▶ [Aim of the exercise]: Go through the entries below, tally each line that has the word "durch", and give only the total.

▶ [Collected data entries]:
┌──

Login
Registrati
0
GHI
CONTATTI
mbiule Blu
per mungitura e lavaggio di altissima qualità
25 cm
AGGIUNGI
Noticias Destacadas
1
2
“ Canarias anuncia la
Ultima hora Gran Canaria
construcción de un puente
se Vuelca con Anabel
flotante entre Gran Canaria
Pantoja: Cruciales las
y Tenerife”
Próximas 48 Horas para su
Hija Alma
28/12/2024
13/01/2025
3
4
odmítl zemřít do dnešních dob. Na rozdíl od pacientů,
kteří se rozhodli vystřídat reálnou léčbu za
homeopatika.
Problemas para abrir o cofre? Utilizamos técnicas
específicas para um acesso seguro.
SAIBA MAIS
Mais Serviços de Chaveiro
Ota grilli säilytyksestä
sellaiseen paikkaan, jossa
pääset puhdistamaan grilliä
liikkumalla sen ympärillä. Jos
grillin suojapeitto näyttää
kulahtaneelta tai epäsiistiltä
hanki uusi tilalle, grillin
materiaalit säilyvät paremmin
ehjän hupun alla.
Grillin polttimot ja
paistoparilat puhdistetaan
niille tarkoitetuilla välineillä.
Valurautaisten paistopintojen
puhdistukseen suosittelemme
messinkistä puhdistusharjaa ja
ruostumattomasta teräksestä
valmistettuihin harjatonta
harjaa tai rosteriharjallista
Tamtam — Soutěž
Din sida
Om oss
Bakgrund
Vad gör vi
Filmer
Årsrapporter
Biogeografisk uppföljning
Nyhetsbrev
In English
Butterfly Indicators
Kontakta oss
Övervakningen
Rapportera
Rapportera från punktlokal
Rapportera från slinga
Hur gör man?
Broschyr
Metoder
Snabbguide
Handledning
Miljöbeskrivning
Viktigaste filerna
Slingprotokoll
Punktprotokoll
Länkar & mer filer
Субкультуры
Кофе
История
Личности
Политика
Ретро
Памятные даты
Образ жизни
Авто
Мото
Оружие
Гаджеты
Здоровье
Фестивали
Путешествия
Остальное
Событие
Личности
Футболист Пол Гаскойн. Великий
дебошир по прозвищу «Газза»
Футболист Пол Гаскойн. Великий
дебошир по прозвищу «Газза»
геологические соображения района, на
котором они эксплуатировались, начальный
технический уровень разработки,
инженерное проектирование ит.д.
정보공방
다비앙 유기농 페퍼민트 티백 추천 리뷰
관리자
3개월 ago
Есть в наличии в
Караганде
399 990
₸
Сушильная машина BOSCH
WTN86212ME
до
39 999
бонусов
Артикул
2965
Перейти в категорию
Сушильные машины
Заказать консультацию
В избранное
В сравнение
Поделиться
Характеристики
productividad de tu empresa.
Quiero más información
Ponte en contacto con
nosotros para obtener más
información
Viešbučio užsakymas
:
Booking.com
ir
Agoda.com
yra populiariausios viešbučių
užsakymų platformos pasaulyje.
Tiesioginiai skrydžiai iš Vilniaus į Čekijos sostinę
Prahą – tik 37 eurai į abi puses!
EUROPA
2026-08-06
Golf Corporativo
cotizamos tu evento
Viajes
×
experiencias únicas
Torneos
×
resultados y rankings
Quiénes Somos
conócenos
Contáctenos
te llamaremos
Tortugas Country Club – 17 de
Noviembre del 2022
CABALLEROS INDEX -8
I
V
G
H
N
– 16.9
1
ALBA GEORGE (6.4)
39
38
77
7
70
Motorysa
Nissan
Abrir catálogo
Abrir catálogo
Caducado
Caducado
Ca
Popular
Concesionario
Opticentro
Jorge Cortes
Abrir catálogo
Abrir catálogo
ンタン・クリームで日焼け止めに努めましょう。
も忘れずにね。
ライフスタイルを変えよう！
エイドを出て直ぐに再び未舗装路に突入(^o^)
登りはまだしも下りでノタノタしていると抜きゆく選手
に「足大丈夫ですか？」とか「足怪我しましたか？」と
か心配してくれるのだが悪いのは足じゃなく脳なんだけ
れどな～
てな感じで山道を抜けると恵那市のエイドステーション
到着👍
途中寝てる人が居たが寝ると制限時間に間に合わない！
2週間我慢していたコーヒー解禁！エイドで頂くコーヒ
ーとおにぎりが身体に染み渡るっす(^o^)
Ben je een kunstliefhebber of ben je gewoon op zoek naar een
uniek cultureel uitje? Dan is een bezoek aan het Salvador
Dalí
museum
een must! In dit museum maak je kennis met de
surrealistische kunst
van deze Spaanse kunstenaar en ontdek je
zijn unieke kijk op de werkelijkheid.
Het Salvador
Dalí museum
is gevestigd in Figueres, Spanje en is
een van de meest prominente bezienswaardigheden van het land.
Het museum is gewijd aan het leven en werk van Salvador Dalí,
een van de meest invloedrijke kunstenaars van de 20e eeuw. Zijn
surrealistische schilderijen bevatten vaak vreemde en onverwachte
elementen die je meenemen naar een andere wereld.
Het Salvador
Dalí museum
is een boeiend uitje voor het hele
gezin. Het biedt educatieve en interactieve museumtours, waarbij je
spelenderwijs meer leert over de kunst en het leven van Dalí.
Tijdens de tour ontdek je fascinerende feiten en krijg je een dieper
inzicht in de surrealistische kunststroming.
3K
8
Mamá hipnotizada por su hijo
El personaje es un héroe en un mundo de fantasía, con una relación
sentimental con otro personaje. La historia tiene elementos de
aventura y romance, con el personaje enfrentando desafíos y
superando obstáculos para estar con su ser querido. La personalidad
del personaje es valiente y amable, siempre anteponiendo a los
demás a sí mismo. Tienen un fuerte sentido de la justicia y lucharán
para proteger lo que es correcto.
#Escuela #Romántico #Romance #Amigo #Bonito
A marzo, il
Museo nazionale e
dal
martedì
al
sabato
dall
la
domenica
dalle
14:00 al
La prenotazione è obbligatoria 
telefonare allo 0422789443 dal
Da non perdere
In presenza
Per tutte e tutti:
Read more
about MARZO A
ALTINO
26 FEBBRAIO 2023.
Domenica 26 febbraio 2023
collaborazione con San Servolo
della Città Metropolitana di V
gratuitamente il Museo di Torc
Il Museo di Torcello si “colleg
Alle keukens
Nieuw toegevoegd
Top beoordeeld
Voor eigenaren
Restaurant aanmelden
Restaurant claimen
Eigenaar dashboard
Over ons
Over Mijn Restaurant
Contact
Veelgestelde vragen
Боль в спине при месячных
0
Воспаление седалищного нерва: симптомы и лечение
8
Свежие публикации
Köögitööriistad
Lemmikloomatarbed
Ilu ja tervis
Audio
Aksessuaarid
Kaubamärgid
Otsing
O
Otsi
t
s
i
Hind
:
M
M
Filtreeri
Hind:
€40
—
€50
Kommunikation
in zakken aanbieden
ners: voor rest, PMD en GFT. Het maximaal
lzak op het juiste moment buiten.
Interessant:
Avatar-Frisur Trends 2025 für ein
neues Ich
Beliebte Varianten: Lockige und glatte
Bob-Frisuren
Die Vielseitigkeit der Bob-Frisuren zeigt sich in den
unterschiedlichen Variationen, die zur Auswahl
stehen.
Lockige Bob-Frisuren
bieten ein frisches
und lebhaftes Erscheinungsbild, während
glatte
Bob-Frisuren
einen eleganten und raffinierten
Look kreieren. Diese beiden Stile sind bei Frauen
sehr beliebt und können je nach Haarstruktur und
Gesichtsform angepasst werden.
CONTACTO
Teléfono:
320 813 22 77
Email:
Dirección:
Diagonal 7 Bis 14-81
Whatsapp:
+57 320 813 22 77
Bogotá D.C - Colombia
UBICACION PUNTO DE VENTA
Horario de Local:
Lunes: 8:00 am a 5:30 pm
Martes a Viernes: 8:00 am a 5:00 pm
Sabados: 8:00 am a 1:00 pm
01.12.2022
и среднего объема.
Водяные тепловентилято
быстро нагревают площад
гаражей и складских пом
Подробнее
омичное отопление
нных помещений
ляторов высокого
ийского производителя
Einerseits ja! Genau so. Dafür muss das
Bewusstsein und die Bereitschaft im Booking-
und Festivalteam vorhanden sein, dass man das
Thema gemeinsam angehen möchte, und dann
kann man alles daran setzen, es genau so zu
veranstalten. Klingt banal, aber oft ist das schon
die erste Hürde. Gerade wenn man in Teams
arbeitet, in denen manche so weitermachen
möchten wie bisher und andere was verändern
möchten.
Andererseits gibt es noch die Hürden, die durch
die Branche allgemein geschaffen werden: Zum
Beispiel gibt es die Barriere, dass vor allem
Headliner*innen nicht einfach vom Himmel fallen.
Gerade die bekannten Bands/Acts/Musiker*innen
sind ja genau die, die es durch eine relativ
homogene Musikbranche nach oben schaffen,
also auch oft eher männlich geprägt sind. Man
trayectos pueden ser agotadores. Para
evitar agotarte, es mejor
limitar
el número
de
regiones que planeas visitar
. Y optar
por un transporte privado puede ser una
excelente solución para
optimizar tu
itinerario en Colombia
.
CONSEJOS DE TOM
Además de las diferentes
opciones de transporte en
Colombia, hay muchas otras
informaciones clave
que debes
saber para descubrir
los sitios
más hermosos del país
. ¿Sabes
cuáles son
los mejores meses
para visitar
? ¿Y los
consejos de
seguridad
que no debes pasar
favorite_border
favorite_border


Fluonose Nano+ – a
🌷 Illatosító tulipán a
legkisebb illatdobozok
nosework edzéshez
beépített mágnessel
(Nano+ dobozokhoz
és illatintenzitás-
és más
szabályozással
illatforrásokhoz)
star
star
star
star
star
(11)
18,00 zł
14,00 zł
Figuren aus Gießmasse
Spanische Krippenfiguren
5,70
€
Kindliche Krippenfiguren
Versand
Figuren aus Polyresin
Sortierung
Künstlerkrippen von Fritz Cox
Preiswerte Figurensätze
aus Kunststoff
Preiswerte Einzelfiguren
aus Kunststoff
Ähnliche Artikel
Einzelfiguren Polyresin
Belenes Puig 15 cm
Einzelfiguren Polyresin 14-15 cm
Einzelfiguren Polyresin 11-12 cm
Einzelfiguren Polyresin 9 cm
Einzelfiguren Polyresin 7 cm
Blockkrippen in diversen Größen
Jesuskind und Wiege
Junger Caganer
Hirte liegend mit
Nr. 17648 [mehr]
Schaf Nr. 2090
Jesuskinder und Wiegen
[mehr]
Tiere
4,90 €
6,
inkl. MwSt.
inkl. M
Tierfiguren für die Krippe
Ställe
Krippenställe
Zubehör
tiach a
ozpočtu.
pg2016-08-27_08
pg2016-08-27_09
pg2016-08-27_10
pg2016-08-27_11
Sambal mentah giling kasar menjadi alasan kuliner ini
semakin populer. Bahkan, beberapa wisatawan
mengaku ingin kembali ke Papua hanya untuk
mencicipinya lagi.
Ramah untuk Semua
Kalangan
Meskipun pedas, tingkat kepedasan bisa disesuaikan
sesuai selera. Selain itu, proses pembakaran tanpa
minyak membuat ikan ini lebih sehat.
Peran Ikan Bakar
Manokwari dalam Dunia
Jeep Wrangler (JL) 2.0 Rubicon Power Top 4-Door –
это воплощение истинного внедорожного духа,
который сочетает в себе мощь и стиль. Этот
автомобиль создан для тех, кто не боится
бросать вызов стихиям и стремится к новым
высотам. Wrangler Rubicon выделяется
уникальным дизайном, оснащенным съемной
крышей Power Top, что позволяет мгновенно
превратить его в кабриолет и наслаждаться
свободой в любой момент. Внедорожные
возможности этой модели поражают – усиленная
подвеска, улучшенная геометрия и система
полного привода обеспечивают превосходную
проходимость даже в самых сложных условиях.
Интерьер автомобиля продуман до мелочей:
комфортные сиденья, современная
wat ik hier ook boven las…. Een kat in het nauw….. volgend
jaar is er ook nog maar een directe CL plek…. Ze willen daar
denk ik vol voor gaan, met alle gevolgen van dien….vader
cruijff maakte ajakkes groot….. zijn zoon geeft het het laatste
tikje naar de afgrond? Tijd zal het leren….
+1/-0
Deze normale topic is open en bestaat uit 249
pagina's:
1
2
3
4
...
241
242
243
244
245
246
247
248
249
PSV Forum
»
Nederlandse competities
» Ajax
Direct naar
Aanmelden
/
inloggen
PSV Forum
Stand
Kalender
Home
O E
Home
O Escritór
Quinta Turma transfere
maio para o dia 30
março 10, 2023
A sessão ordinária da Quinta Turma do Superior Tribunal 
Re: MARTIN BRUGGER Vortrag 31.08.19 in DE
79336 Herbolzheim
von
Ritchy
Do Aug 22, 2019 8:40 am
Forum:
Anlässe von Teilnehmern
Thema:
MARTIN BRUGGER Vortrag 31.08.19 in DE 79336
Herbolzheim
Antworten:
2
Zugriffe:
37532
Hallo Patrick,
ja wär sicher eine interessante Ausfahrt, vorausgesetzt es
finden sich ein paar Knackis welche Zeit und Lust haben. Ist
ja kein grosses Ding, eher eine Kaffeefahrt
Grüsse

└──

▶ [Written solution]: 2